### Exercise objective
Determine how many lines in the records include "between". Write the number and nothing more.

═════ Exercise data ═════

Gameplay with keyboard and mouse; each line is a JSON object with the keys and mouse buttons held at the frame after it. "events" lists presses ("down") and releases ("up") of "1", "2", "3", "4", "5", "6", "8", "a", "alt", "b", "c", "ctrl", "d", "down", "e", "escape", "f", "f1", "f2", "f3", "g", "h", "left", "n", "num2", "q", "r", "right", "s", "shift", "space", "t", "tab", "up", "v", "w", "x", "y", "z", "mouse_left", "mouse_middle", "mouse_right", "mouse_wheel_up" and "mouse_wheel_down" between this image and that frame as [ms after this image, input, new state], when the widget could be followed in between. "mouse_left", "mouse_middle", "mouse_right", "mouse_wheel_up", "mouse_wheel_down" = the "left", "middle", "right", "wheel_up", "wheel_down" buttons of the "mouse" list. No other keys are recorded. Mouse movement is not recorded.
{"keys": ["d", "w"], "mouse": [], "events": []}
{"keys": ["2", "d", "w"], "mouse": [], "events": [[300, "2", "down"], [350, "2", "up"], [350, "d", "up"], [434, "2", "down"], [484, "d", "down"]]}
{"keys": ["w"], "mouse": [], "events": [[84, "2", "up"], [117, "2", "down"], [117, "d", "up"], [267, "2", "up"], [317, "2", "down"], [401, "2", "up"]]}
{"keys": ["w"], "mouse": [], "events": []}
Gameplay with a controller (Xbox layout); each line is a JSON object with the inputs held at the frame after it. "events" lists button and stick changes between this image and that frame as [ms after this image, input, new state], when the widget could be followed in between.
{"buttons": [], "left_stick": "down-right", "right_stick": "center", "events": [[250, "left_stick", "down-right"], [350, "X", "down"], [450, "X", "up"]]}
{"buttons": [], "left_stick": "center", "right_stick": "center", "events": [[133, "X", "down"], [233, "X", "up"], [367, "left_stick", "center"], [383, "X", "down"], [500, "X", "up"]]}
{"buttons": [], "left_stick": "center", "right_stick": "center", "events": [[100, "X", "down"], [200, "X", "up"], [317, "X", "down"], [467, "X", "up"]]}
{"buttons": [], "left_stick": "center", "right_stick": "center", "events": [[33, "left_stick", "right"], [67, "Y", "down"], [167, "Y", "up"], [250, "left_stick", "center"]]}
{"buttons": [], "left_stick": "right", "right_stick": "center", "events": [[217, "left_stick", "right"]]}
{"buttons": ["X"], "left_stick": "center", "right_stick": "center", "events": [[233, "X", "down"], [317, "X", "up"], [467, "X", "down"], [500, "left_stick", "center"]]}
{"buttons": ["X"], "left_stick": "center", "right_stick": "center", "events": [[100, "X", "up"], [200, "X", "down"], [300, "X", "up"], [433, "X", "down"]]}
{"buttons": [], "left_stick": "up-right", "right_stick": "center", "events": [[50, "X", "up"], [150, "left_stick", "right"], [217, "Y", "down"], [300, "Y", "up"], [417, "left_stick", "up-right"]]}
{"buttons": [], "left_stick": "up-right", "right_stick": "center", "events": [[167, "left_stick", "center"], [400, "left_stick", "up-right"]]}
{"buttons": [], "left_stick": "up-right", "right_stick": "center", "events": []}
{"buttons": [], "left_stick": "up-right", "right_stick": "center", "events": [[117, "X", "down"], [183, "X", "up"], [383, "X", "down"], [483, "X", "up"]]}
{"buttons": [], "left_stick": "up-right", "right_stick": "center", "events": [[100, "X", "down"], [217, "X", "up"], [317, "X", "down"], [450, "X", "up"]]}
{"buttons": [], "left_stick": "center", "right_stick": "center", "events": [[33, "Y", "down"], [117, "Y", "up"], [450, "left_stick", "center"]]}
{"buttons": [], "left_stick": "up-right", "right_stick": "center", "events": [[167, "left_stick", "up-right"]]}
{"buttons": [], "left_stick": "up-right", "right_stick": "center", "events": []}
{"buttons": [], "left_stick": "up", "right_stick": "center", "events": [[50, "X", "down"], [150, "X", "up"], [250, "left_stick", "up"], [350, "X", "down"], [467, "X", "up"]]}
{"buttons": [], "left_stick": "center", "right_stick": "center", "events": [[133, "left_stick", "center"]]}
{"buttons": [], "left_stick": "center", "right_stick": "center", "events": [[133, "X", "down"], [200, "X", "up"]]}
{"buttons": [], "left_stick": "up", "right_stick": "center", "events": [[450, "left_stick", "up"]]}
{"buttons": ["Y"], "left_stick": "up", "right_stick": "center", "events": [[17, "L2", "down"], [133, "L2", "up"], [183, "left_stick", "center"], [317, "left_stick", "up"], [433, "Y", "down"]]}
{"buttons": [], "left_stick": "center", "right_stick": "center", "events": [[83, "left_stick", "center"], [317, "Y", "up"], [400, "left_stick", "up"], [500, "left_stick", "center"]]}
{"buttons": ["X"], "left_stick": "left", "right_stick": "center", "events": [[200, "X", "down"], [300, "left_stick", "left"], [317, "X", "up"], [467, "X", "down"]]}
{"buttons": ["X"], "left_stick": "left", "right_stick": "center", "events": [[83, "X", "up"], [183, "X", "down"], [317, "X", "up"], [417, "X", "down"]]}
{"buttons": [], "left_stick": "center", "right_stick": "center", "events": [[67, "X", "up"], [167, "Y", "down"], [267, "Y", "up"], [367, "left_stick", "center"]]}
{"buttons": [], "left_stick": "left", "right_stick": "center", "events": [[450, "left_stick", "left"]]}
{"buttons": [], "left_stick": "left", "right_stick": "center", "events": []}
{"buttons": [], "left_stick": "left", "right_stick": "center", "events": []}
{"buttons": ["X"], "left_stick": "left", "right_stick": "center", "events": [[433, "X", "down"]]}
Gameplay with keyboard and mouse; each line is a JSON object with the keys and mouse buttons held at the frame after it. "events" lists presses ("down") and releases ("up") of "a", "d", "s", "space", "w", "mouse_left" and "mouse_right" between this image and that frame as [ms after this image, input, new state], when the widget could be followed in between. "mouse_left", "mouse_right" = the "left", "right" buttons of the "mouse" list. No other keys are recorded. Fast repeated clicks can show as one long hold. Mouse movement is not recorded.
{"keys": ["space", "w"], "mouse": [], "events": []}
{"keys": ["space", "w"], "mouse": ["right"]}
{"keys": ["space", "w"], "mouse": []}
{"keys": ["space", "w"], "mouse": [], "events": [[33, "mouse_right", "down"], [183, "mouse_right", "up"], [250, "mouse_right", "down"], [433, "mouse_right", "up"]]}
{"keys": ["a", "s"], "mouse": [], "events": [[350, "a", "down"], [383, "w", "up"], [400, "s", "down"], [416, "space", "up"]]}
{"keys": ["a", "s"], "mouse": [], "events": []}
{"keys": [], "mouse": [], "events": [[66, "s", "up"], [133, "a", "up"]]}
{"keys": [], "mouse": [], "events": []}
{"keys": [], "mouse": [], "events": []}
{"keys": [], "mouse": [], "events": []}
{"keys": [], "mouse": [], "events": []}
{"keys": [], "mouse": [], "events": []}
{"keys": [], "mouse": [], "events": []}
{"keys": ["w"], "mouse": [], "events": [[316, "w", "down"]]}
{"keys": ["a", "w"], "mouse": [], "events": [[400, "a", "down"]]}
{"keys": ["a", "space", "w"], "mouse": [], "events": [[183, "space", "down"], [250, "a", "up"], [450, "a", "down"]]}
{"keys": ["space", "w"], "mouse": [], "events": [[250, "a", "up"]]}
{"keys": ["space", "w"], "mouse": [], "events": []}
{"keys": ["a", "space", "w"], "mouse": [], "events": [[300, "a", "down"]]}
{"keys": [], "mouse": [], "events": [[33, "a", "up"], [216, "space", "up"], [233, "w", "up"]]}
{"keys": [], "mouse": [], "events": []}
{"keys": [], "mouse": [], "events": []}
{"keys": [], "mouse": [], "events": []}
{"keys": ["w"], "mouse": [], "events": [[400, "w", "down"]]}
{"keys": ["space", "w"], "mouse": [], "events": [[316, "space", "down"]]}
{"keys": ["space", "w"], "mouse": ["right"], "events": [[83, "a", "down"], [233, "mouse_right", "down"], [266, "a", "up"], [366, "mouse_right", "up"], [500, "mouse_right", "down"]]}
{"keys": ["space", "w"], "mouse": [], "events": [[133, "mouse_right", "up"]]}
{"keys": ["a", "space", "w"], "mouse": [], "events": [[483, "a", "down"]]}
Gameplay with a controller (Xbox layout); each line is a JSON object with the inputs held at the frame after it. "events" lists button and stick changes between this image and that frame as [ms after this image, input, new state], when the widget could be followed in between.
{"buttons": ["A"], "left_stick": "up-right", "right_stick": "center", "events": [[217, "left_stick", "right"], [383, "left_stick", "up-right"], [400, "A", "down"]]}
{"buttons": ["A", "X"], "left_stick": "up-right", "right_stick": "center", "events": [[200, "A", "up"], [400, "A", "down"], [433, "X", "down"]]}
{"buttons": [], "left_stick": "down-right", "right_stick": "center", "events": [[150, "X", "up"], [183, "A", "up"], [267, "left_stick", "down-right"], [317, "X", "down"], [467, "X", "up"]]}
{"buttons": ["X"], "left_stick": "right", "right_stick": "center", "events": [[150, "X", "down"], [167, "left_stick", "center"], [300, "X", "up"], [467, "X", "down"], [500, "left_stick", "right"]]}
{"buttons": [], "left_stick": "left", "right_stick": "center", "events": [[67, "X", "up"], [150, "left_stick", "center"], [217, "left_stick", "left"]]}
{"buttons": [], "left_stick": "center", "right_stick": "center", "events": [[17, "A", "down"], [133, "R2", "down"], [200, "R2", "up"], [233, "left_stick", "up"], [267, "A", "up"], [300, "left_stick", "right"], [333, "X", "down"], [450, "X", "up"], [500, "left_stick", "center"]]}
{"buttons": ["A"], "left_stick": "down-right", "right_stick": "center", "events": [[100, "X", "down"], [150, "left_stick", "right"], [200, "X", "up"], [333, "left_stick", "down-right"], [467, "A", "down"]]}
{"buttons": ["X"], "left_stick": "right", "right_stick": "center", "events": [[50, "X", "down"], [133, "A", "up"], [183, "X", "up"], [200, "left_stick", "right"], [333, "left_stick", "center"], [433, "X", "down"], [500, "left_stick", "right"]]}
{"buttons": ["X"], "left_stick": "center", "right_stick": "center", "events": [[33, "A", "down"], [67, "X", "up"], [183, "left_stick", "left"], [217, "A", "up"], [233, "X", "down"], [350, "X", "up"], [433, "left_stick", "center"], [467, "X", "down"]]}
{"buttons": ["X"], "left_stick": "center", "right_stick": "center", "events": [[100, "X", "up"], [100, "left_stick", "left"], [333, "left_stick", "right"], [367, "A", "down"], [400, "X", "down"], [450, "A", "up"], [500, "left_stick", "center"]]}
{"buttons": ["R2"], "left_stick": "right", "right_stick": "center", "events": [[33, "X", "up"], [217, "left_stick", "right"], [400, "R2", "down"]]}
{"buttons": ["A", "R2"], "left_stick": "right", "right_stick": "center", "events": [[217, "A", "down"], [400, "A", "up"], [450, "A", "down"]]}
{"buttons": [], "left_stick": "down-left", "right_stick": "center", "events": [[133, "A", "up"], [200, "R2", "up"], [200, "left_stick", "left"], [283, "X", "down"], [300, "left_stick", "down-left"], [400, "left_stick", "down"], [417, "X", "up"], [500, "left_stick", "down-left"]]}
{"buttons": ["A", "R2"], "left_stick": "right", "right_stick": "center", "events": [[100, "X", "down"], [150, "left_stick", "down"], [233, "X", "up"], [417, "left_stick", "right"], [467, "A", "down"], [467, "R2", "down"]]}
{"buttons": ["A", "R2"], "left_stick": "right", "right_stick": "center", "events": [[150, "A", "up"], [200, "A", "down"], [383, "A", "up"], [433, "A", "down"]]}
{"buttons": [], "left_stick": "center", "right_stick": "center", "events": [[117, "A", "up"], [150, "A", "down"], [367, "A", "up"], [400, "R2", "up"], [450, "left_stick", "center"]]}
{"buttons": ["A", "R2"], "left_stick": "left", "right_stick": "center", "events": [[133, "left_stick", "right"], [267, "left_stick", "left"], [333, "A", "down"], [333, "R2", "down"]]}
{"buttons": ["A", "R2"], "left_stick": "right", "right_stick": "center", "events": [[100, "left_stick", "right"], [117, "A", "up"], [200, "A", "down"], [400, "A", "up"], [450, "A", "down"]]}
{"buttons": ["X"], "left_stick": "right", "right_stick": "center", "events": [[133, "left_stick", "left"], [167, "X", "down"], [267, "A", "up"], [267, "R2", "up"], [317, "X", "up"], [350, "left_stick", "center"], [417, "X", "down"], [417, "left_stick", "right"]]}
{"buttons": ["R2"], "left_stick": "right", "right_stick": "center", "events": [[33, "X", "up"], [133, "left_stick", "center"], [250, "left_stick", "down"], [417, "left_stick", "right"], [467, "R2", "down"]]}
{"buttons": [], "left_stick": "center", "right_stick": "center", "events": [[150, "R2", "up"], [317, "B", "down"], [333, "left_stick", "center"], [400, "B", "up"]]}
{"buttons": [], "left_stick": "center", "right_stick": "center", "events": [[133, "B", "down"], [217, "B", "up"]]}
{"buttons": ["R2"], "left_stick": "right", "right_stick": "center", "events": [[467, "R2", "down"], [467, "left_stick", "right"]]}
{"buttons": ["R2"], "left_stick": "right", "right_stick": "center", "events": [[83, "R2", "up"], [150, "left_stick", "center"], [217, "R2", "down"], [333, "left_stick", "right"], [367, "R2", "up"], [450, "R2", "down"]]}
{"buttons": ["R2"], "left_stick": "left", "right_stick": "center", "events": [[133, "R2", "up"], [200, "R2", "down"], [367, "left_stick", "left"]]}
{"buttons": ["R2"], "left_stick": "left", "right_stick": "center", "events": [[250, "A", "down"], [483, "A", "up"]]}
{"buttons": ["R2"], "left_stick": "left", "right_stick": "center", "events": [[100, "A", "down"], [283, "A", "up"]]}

═════

### Reply
4